After the all-night negotiation concluded without a new contract, talks continued Monday at MTA headquarters downtown. Under the Taylor Law, a New York statute that defines the rights and limitations of unions in the state, the negotiations will move into binding arbitration if one of the parties involved in the talks declares an impasse. Jim Gannon, a spokesman for Local 100, told The Observer he doesn’t think either side is in a rush to end the negotiations.
“I don’t think there is a deadline as long as it’s in good faith and they’re agreeing on things. We don’t have a deadline,” Mr. Gannon said. “I don’t think they have a deadline either.”
The union would rather see both sides reach an agreement than enter arbitration.
“One reason we’d rather not go to binding arbitration is, in binding arbitration the members don’t get to vote on the agreement they’re going to be living under,” Mr. Gannon said. “So we would much prefer to have a negotiated settlement.”
A spokeswoman for the MTA declined to comment on the TWU talks.
Though sources told us a strike or other work slowdown could be possible as a last resort, if the MTA isn’t willing to make any concessions, there are several differences between the current talks and the 2005 negotiations that make a work stoppage much less likely. In 2005, the MTA entered negotiations with Local 100 shortly after announcing a $1.04 billion budget surplus. This year, the agency is operating with a deficit of $68 million.
Mr. Gannon said that, while the TWU understands the economic realities facing the MTA, they aren’t going to tolerate being taken advantage of.
“It’s almost like they said, ‘This is a good time to throw the kitchen sink at them, because the economy sucks. Here’s our chance to get everything we ever wanted in the history of transit bargaining,’” Mr. Gannon said.
This year’s cast of characters around the bargaining table is also different than in 2005. Mr.

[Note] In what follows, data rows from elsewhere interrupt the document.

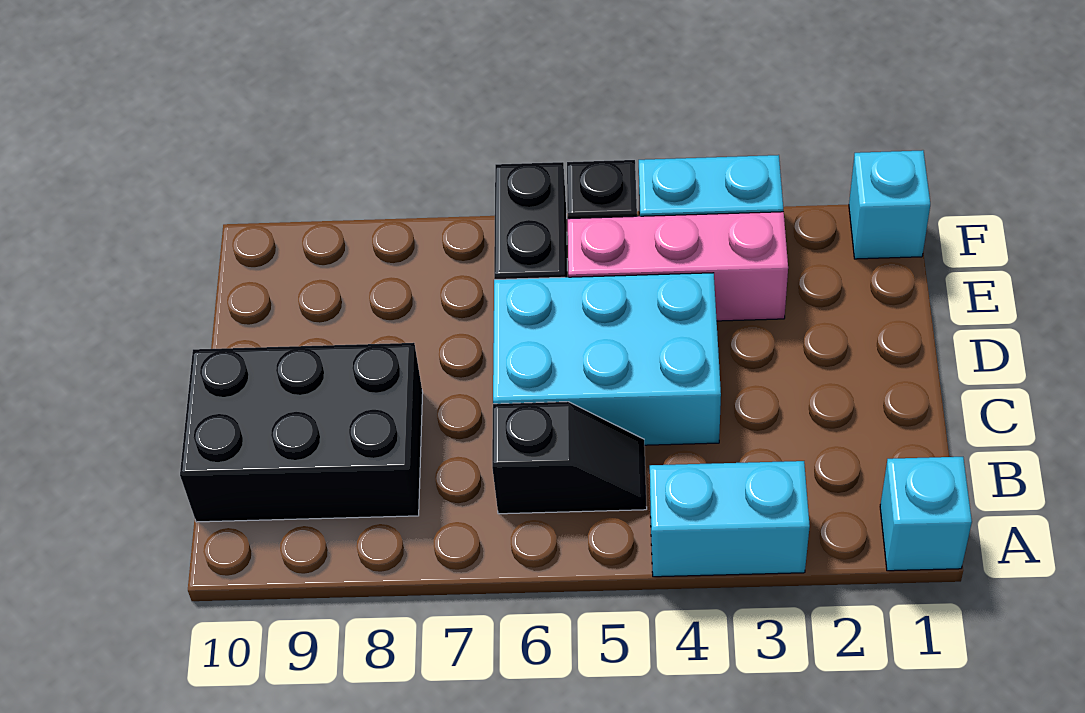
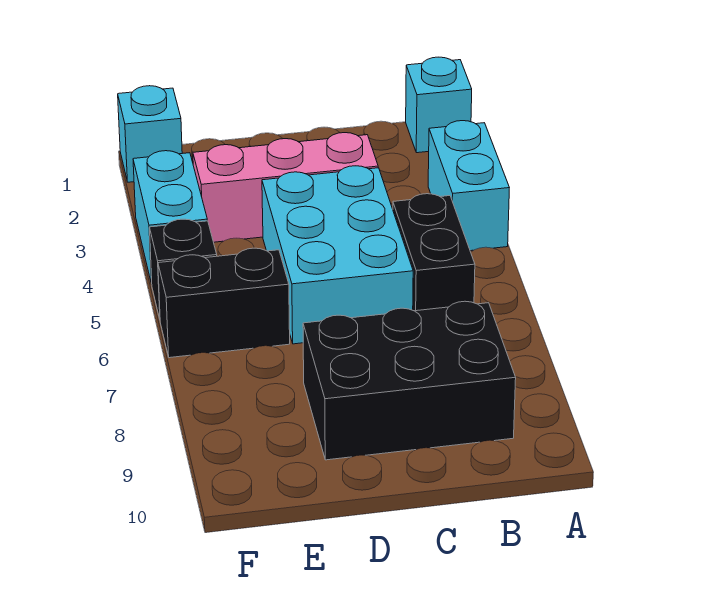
black 1x2 slope [492,402,647,514] -> black 1x2 brick [393,194,475,311]
black 2x3 brick [180,343,423,522] -> black 2x3 brick turned to [303,301,516,460]
pink 1x3 brick [568,212,788,321] -> pink 1x3 brick turned to [193,133,378,242]

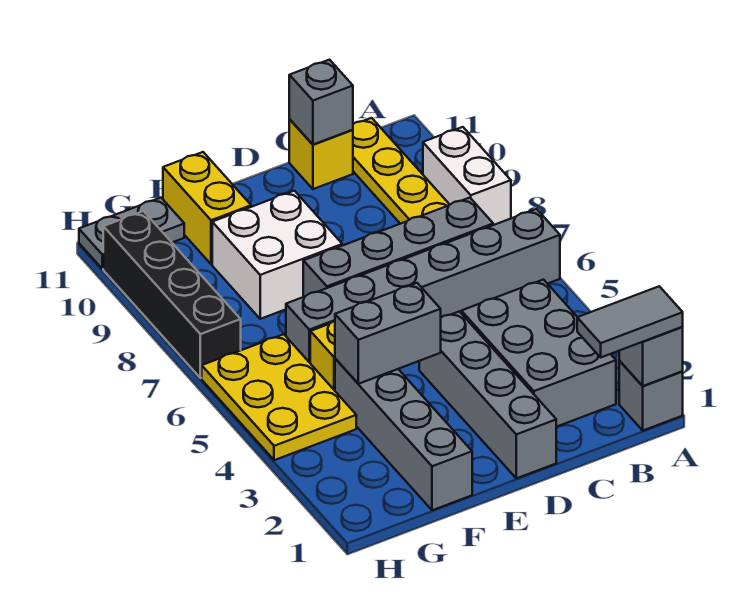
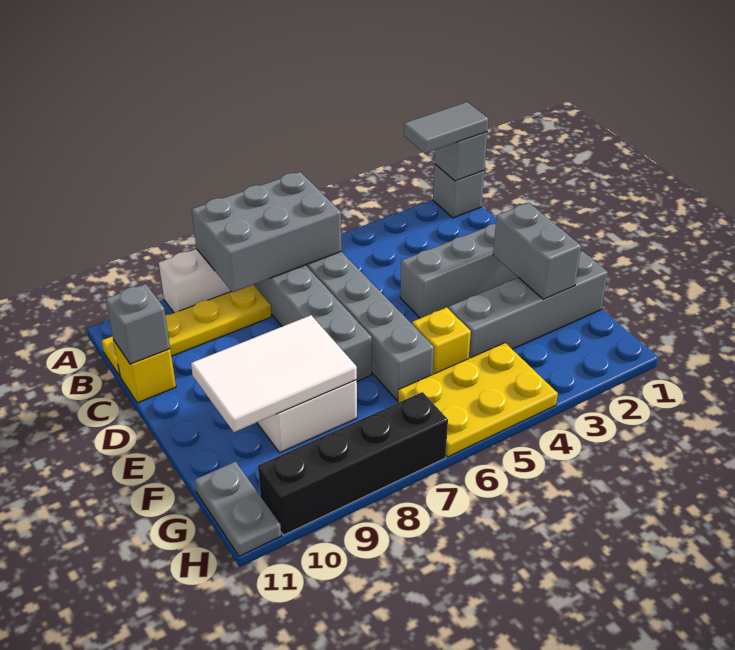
grey 1x2 tile [577,286,683,357] -> grey 1x2 tile turned to [404,102,488,153]
grey 2x3 brick [461,280,616,427] -> grey 2x3 brick moved to [192,172,342,292]
grey 1x2 brick [335,283,441,384] -> grey 1x2 brick moved to [493,203,581,299]
none -> white 2x3 tile [191,315,357,432]
yellow 1x2 brick [163,152,251,264] -> none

Samuelsen was elected union president in 2009. He was a longtime rival of Mr. Toussaint, the outgoing president who led the strike seven years ago. There is also new leadership at the MTA. Current MTA CEO and chairman Joe Lhota was appointed by Governor Cuomo in late October after his predecessor, Jay Walder, decamped to Hong Kong to take a job as CEO of MTR Corporation Limited, which owns and operates the Hong Kong MTR metro system.
According to Mr. Gannon, Mr. Samuelsen and Mr. Lhota enjoy a much better relationship than the union had with the previous administration.
“Just on a personal level, between him and John, if it was Walder and John, I think it would have been very, very difficult for them to get an agreement,” Mr. Gannon said. “With Lhota so far, I mean, you know, when I say John likes him, maybe that might be strong. But I think he respects him and he thinks that Lhota’s honest and not a phony. He thinks he’s genuine, he’s not a bullshitter.”
The 2005 strike was also a gamechanger. Though the TWU managed to wrangle an 11 percent wage hike over three years from the MTA, it paid dearly for the raise. Under the Taylor Law, public employees are barred from going on strike. Penalties for the 2005 work stoppage included several days in jail for Mr. Toussaint and suspension of a program that automatically deducted union dues from members’ paychecks. This cost Local 100 millions.
“We got the dues checkbook back, but we’re still under an injunction and it could be lifted again at any moment,” Mr. Gannon said. “We’re still owed $8 million in back dues. A significant portion of the membership is in bad standing because of nonpayment of dues. It’s a totally different atmosphere.”
After a day off Tuesday, the TWU and the MTA are set to return to the bargaining table to plan a regular schedule for further talks. An imminent contract deal seems highly unlikely, but thankfully for city commuters, so does another transit strike.